Drie accountants van dezelfde accountantsorganisaties (hierna: betrokkenen Y1, Y2 en Y 3) hebben volgens klagers (2 BV’s: X1 en X2- & een natuurlijk persoon, aandeelhouder van X1 en X2, hierna: X3) gehandeld in strijd met de voor hen geldende gedrags- en beroepsregels, in het bijzonder met de fundamentele beginselen van integriteit, objectiviteit en professioneel gedrag, door een cliënt (de broer van X3), te accepteren die ze niet hadden mogen accepteren.

Een korte schets van de feiten. Y1, Y2 en Y3 verrichtten administratieve en fiscale werkzaamheden voor klagers. De familie van X3 was geen cliënt van de organisatie waar Y1, Y2 en Y 3 werkzaam waren. Een voor een zetten de familieleden de relatie met hun accountant stop, en werden cliënt van de betrokken accountantsorganisatie waar Y1, Y2 en Y3 werkzaam waren. X3 vermoedde na verloop van tijd dat een van de familieleden (de broer) samen met de voormalig accountant geld van zijn BV’s (X1 en X2) had onttrokken via gefingeerde facturen.

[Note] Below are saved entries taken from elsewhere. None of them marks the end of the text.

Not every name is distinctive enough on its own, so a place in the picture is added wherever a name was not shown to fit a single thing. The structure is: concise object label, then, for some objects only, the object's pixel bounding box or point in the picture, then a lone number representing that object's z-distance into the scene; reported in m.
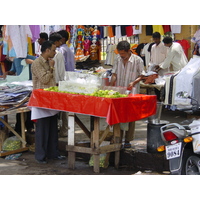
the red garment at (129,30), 12.29
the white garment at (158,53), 9.42
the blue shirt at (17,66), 8.30
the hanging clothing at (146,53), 11.00
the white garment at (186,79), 7.16
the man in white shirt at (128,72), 6.07
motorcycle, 4.37
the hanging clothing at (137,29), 11.91
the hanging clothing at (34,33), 9.76
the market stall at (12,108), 6.42
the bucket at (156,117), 5.68
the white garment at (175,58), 8.73
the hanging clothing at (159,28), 11.32
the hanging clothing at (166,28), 11.19
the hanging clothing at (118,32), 12.63
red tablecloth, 4.89
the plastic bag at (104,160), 5.75
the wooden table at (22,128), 6.38
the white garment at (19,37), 8.51
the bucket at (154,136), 5.57
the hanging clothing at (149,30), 11.73
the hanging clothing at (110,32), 13.05
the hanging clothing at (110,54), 13.05
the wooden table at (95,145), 5.36
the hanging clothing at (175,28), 10.70
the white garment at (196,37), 8.27
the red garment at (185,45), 10.44
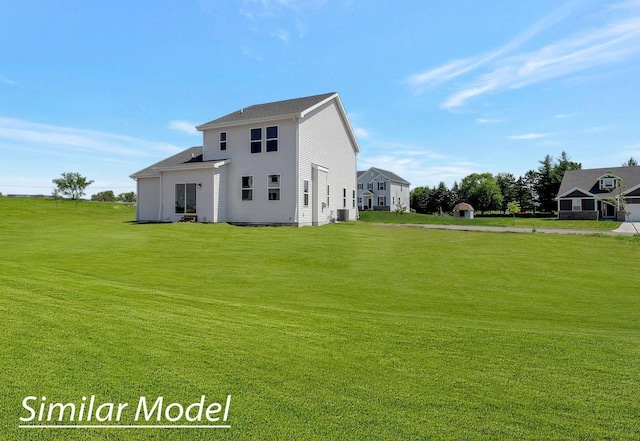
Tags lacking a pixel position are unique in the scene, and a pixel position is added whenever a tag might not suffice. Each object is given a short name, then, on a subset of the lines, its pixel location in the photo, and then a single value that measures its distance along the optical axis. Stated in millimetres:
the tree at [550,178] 64675
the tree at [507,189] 79375
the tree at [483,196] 78062
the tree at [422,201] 80019
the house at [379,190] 65375
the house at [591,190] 46534
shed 63338
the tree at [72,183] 48469
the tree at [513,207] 36781
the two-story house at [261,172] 21562
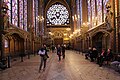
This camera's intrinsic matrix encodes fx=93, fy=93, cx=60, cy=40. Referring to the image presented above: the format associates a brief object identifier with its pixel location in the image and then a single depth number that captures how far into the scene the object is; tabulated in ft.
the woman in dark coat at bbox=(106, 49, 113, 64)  20.86
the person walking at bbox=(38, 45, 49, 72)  18.35
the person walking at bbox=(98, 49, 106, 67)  21.08
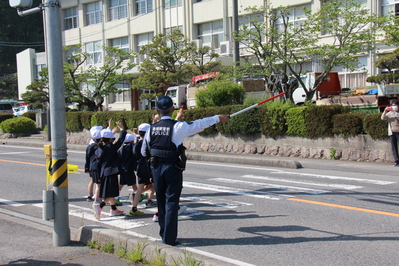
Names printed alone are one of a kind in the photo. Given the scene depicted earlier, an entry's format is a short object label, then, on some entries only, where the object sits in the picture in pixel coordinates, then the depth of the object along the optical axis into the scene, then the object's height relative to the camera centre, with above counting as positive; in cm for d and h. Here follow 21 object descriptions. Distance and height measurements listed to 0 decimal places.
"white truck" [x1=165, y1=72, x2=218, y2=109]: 2436 +193
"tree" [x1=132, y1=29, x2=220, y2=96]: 2820 +405
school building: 2711 +824
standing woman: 1243 -19
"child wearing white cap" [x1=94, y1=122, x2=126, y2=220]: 679 -64
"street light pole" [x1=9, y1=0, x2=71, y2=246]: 565 +3
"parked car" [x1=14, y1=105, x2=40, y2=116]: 4581 +183
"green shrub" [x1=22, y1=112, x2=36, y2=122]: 3659 +94
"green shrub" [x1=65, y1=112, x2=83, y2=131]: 2539 +18
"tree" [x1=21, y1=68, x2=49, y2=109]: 3422 +258
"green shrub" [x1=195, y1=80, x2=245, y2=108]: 1877 +120
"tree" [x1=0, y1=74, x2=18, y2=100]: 5753 +537
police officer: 516 -44
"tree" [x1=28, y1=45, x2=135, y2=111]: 2800 +302
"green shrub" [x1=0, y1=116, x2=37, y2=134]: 2948 +8
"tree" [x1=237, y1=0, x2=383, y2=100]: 1675 +313
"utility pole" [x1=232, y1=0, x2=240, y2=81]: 2012 +435
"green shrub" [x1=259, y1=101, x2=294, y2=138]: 1585 +6
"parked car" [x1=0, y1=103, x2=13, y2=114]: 4360 +191
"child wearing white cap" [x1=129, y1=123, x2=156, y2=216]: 732 -85
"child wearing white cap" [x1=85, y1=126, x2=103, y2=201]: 696 -56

De klacht van de klagers valt uiteen in een aantal onderdelen, waarvan er in deze samenvatting enkele worden besproken.

Een aantal klachtonderdelen ziet op de cliëntacceptatie door (het kantoor van) betrokkenen. De Accountantskamer stelt in dit verband voorop dat, in het licht van de omstandigheid dat een derde klaagt over een accountant-cliënt-relatie, daaronder begrepen de acceptatie van een cliënt door een accountant, aan de stelling van die derde dat de accountant de betreffende cliënt niet heeft mogen accepteren, zekere eisen gesteld dienen te worden gesteld. De Accountantskamer oordeelt dat niet aannemelijk geworden is dat betrokkenen Y2 en Y3 al een zodanige opdracht van de betreffende cliënt -de broer van klager X3- in uitvoering hadden, dat zij hun naleving van de in de voormelde fundamentele beginselen geweld aandeden door cliënt te accepteren.

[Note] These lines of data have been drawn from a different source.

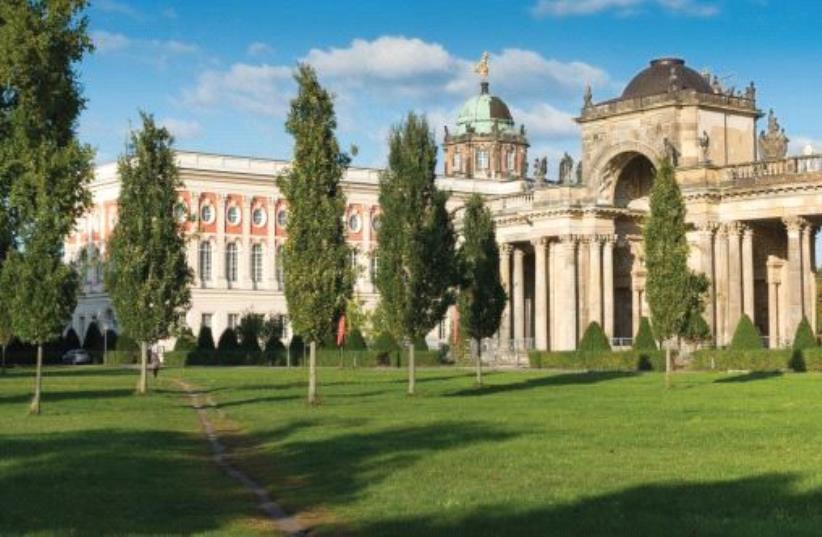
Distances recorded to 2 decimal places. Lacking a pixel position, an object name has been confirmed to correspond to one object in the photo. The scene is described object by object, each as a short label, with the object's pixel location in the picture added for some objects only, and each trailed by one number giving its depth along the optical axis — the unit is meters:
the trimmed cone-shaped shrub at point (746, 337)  60.41
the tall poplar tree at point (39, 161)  34.59
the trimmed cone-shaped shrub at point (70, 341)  99.31
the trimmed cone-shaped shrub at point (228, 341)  88.75
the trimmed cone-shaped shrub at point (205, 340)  88.53
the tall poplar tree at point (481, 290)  49.97
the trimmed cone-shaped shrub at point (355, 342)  82.89
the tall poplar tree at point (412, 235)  42.19
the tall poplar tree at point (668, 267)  46.41
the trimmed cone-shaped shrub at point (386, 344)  80.44
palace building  67.38
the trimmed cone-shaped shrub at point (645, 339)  65.78
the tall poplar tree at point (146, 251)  42.09
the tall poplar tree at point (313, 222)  38.66
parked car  92.88
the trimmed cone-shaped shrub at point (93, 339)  98.69
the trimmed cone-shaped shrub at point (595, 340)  67.75
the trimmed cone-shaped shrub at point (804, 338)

Andere klachtonderdelen hebben voorts deels betrekking op de cliëntcontinuatie. Wat betreft betrokkenen Y2 en Y3 geldt dat niet aannemelijk is geworden dat zij gesubstantieerde wetenschap hadden van een benadeling van haar (vennootschap) door de cliënt. Voor wat betreft betrokkene Y1 geldt hetzelfde. Het enkele feit dat betrokkene reeds eerder door een van de klagers is geïnformeerd over het geuite vermoeden van benadeling door de cliënt, levert niet al zo’n gesubstantieerde wetenschap op. Het staat vast dat betrokkenen over dat vermoeden van benadeling pas later wisten en dat tijdens de daadwerkelijke bespreking van de vermeende benadeling met de drie betrokkenen werd afgesproken dat het vermoeden zou worden onderzocht.

Betrokkenen wordt voorts verweten te hebben nagelaten de door hen geconstateerde handelingen te melden. Klagers hebben dit deel van het verwijt evenwel niet toegelicht of onderbouwd zodat onhelder is gebleven wat zij bedoelen met ‘geconstateerde handelingen’ en met ‘melden’.

Tot slot verwijten klagers betrokkenen dat zij in het licht van de vermeende benadeling daartegen niets hebben ondernomen en niet hebben opgetreden. Gezien het (late) moment van wetenschap van benadeling is er geen grond voor een verwijt dat betrokkenen hadden moeten optreden. Ook dit klachtonderdeel is volgens de Accountantskamer ongegrond.